I’m gutted I didn’t make it to Widzew Lodz when they played at their old ground as it looked like it would offer a proper old school Polish football experience. The club have fallen on troubled times recently after they got demoted to Poland’s 5th tier after going bankrupt in 2014/15. They are on the way back up now though and are currently playing in the Polish 3rd division. With a new stadium and a passionate and committed set of fans, the Lodz derby probably wouldn’t be too shabby an experience.
There’s not much to be had with the letter ‘X’. Xamax Neuchatel, located on the shores of Lake Geneva, would probably get my vote.
After watching Lokomotiv Moscow in the Russian capital who wouldn’t fancy a 57 hour train ride drinking Vodka with the locals in a sweaty 4-berth sleeper compartment to the Russian outpost that is Krasnoyarsk! I would definitely be out of my comfort zone on this one, but what doesn’t break you makes you stronger! Lying on the Trans Siberian train route from Moscow to Beijing, a trip to Krasnoyarsk kills two birds with one stone; the chance to experience one of the most famous train rides in the world, and to watch some football in a random Siberian outpost!
Yenisey Krasnoyarsk play in the Russian 2nd Division, and have a classic Eastern bloc stadium located on an island in the middle of the Yenisei River.

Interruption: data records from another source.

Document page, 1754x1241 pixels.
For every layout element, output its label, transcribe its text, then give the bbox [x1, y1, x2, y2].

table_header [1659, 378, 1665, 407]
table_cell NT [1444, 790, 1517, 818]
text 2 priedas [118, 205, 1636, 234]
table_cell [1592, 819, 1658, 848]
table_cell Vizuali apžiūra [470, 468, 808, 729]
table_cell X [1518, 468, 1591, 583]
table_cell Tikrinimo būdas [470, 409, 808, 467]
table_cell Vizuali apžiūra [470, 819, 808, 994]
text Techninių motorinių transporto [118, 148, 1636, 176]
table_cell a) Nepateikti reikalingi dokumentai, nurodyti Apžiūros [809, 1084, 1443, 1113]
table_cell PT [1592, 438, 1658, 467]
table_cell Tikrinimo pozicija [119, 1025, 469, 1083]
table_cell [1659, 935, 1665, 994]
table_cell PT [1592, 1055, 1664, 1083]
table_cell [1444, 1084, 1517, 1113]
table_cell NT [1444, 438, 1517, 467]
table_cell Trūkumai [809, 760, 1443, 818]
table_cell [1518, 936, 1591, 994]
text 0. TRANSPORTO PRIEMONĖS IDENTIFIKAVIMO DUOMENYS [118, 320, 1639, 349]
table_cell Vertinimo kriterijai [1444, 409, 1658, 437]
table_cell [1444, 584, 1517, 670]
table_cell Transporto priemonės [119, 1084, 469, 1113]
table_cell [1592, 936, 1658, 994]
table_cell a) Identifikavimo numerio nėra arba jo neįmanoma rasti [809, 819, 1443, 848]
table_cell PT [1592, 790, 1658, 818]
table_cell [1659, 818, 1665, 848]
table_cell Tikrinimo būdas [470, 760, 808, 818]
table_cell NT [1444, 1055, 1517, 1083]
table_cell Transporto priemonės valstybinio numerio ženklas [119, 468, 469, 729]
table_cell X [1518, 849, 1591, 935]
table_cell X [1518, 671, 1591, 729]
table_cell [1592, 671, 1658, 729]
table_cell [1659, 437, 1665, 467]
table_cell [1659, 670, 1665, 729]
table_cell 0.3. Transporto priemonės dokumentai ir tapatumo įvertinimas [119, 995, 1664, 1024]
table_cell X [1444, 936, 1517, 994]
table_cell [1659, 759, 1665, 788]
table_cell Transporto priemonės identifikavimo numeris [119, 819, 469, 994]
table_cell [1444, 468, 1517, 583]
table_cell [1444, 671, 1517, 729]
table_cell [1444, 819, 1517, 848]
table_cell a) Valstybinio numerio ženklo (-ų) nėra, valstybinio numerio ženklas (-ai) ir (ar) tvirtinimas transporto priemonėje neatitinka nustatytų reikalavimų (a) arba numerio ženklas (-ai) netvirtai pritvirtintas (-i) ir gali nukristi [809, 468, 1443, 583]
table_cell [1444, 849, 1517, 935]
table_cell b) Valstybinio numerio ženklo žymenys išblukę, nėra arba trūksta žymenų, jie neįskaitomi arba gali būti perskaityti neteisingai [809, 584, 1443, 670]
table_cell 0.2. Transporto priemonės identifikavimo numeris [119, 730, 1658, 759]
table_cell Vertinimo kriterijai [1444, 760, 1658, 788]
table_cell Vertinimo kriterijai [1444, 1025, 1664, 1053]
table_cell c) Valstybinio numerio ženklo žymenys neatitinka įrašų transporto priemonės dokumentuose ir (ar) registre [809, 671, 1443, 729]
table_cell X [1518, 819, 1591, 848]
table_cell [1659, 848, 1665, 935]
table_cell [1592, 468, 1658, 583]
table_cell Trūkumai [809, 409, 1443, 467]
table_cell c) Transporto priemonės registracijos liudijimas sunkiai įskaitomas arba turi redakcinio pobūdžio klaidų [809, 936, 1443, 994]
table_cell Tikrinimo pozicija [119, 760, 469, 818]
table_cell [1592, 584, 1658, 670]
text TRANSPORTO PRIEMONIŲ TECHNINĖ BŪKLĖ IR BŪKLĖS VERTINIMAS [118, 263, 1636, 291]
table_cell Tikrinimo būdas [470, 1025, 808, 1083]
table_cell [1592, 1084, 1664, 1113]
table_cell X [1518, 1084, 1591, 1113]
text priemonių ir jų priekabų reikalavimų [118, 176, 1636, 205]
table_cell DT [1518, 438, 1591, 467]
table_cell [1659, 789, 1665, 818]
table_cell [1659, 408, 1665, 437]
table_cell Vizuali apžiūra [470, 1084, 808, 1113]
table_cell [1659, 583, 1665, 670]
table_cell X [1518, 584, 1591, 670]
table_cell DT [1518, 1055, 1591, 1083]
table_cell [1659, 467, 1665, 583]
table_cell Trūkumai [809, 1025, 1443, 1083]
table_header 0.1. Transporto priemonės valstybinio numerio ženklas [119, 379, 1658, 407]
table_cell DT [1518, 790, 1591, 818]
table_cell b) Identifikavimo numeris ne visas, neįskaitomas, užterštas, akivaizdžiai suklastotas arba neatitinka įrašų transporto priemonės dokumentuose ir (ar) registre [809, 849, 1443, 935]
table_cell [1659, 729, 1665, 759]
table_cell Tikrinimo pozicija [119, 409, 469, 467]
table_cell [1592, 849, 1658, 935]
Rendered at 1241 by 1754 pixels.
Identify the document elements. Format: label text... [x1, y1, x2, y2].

This one’s worth the effort I reckon, but note to self – book a flight back to Moscow!
Bosnia has long been on my ‘to do list’ and after the struggles with X and Y all of a sudden I’m spoilt for choice. It was tempting to stay in the capital Sarajevo for the Zeleznicar experience, but Zrinski just nicks it for me. Mostar’s famous bridge is the ‘postcard’ shot the tourists want, but chuck in the Mostar derby whilst your there and I’m sure that will leave a few other lasting memories for sure!